- Exercise objective
Gather, from the listing beneath this task, every line holding the string "back".

- Provided records
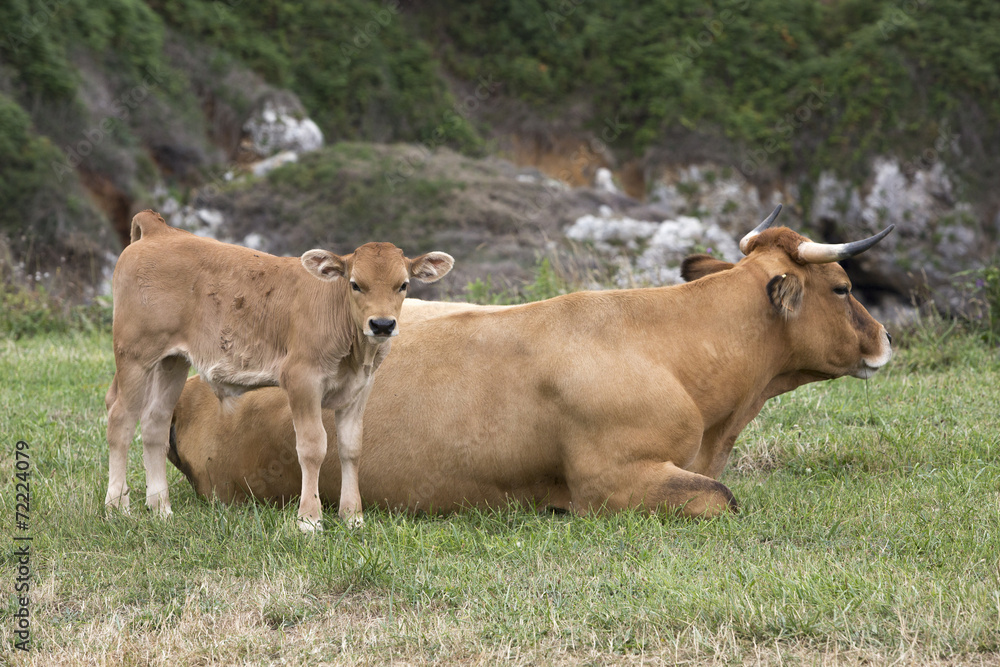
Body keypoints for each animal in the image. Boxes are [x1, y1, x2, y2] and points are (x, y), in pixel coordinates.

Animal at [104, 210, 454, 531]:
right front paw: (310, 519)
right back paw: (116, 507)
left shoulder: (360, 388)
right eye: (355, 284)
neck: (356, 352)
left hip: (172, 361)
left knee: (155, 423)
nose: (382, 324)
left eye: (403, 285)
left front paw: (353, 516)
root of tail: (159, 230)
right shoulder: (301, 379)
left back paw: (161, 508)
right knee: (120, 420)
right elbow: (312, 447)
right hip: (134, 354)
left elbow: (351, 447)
...
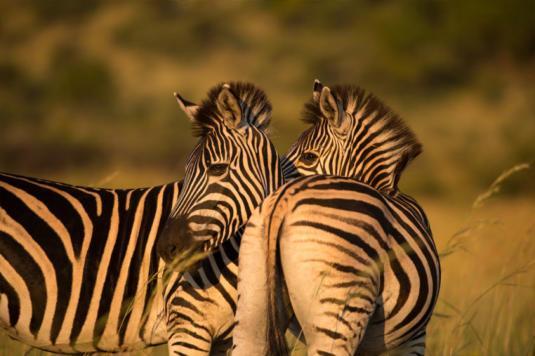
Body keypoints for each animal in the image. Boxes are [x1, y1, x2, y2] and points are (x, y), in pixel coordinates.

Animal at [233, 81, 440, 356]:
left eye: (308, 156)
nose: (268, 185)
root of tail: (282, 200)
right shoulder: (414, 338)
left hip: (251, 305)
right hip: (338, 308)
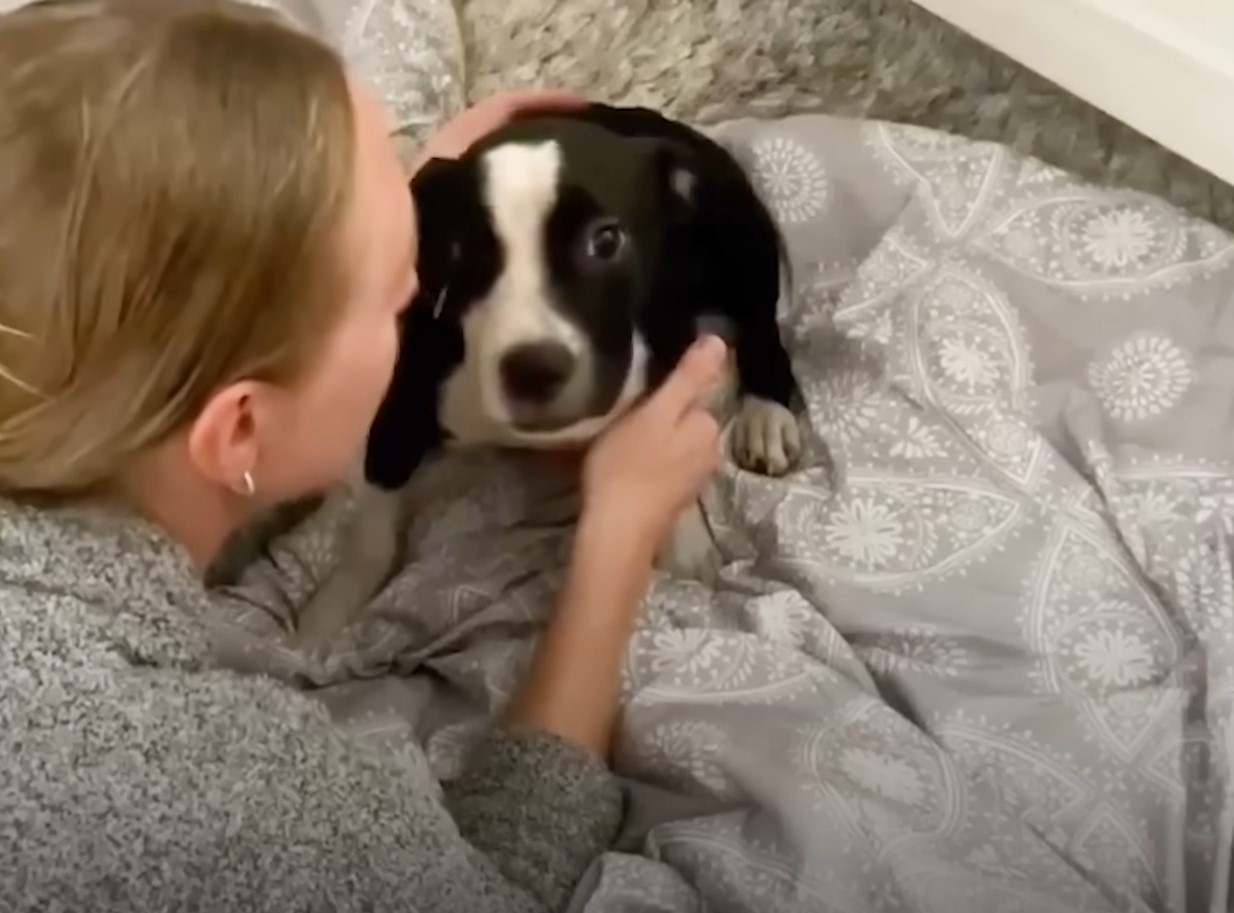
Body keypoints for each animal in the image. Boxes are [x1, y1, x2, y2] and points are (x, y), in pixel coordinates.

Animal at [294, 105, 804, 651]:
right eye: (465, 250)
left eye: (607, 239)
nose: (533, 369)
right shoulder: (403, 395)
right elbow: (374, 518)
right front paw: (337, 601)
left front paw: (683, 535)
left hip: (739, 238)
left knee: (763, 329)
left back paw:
* * *
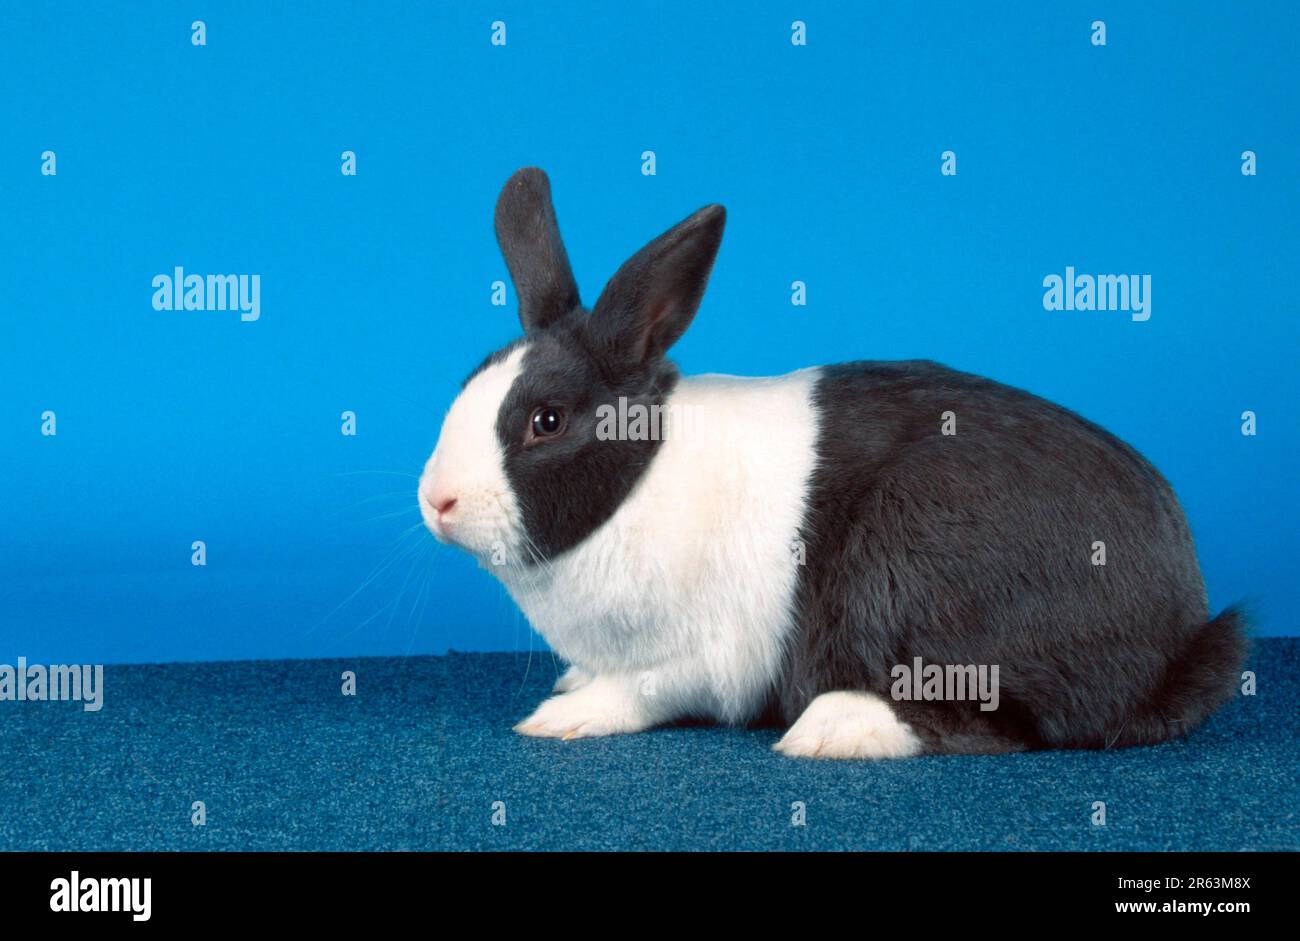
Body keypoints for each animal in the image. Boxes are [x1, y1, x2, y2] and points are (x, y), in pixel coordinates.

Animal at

- Result
right back paw: (116, 507)
left back paw: (161, 508)
left back paw:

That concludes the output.